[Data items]
=======

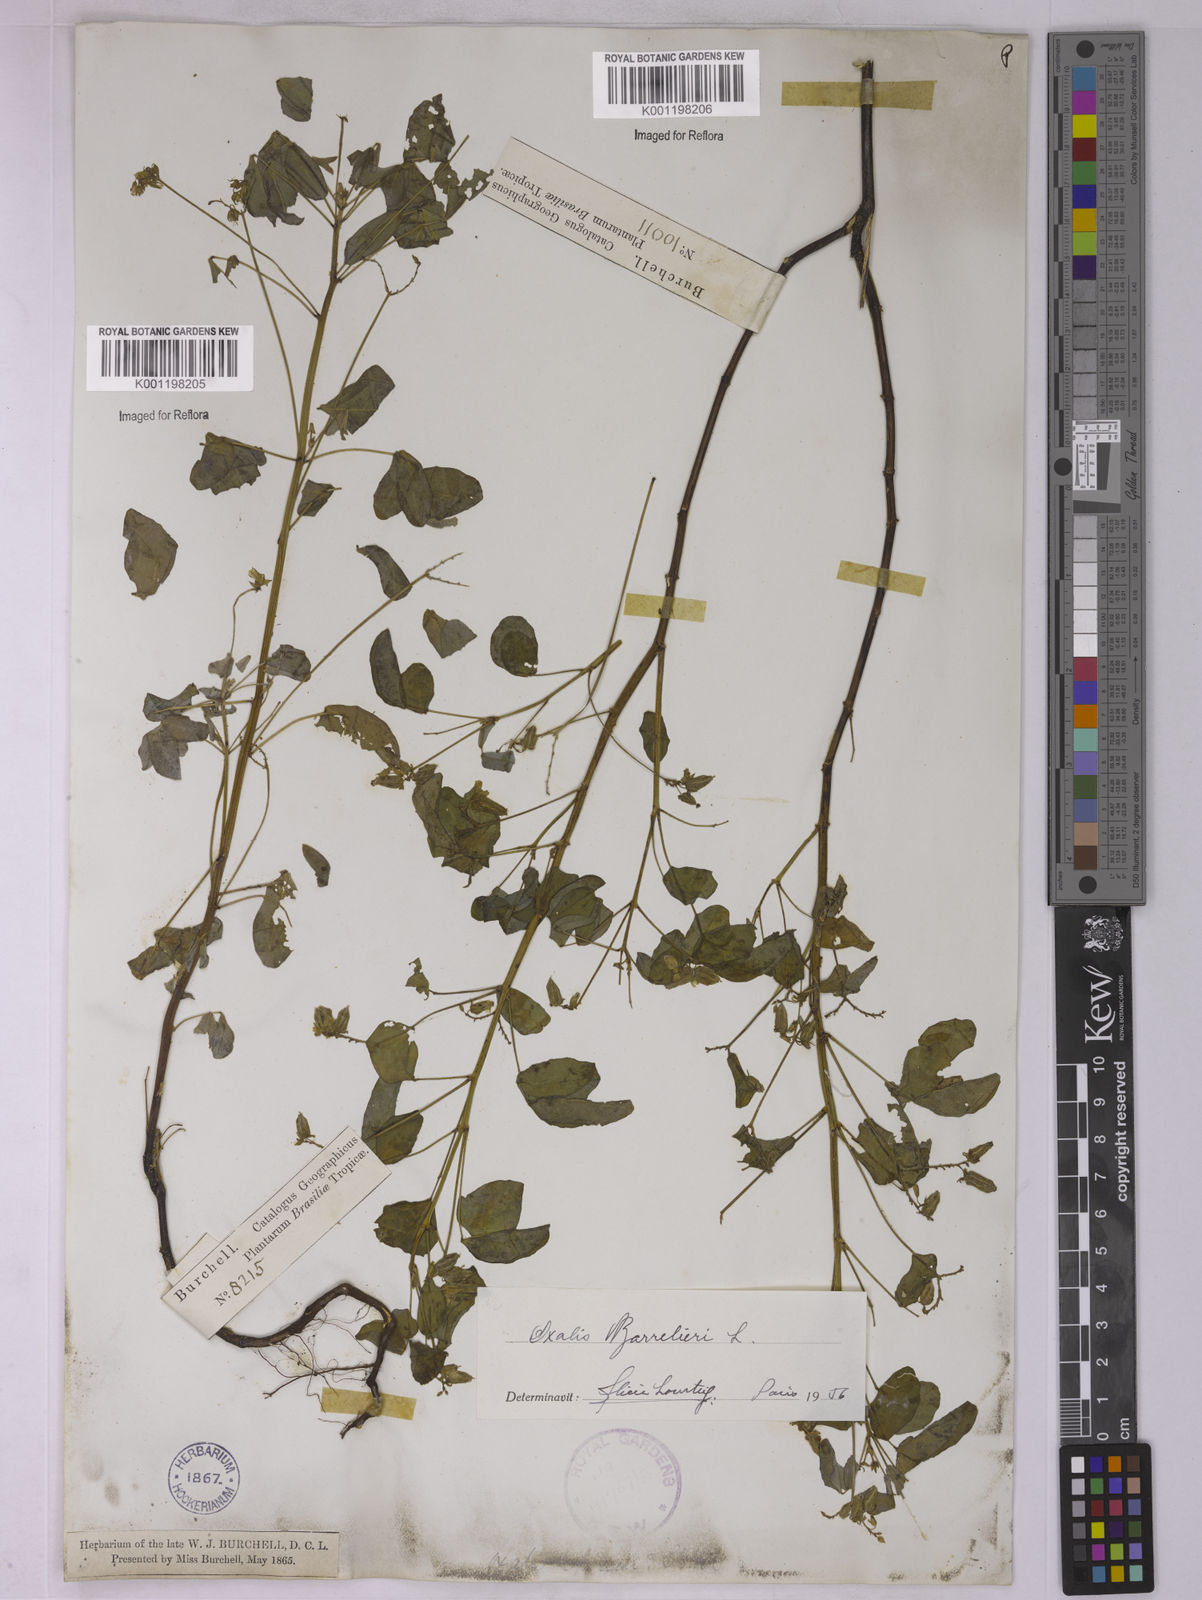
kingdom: Plantae
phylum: Tracheophyta
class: Magnoliopsida
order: Oxalidales
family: Oxalidaceae
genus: Oxalis
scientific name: Oxalis barrelieri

=======

• Written problem: Print every line of the entries above word for word, leaving out the pictures.

• Task answer:
kingdom: Plantae
phylum: Tracheophyta
class: Magnoliopsida
order: Oxalidales
family: Oxalidaceae
genus: Oxalis
scientific name: Oxalis barrelieri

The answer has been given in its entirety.